The defendant contends that to grant the jury request would be prejudicial to it. However, defendant has not made a showing of actual or real prejudice. See Moody v. Pepsi-Cola Metro. Bottling Co., 915 F.2d 201 (6th Cir.1990). The legal and equitable issues will be resolved by the court. The jury would resolve only the contested factual issues. The same evidence would be required for jury or judge and the trial date is a substantial period away. Discovery will not be impaired. Costs will not be significantly increased and the trial will be only a small measure longer because of a jury. Defendant must show more prejudice beyond a change in the nature of the fact finder Figueroa v. Pratt Hotel Corp., 158 F.R.D. 306 (S.D.N.Y.1994). It has not done so.

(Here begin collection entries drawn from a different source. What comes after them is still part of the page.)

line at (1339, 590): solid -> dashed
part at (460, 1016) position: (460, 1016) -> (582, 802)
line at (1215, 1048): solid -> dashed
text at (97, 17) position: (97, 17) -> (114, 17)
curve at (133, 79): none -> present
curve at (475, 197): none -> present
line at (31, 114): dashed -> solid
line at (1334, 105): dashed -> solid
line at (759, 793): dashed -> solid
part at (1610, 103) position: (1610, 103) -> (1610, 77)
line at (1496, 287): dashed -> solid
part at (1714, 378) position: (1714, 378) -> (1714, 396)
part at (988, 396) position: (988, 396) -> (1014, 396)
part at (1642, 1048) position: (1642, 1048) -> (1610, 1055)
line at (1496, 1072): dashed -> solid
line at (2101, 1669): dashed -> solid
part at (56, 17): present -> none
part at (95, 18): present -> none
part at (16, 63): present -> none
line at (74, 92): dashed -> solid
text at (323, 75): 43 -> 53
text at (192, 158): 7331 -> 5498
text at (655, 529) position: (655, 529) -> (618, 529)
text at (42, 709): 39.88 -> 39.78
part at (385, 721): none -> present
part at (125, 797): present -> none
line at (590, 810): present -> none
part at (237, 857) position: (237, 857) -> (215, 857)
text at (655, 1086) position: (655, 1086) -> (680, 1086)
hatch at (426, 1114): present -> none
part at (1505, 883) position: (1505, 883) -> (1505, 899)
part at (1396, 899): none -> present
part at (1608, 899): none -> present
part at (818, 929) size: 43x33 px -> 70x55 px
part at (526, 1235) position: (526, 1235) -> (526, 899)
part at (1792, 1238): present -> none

The fact that the case is a patent ease does not per se require a finding that a judge determination would be more accurate or more in keeping with sound judicial administration. Therefore, in light of AMF Tuboscope and Green Const. Co., the court should grant plaintiffs request for a jury.
Based on a consideration of the factors relevant to plaintiffs motion, IT IS HEREBY ORDERED the plaintiffs motion for a jury trial is granted.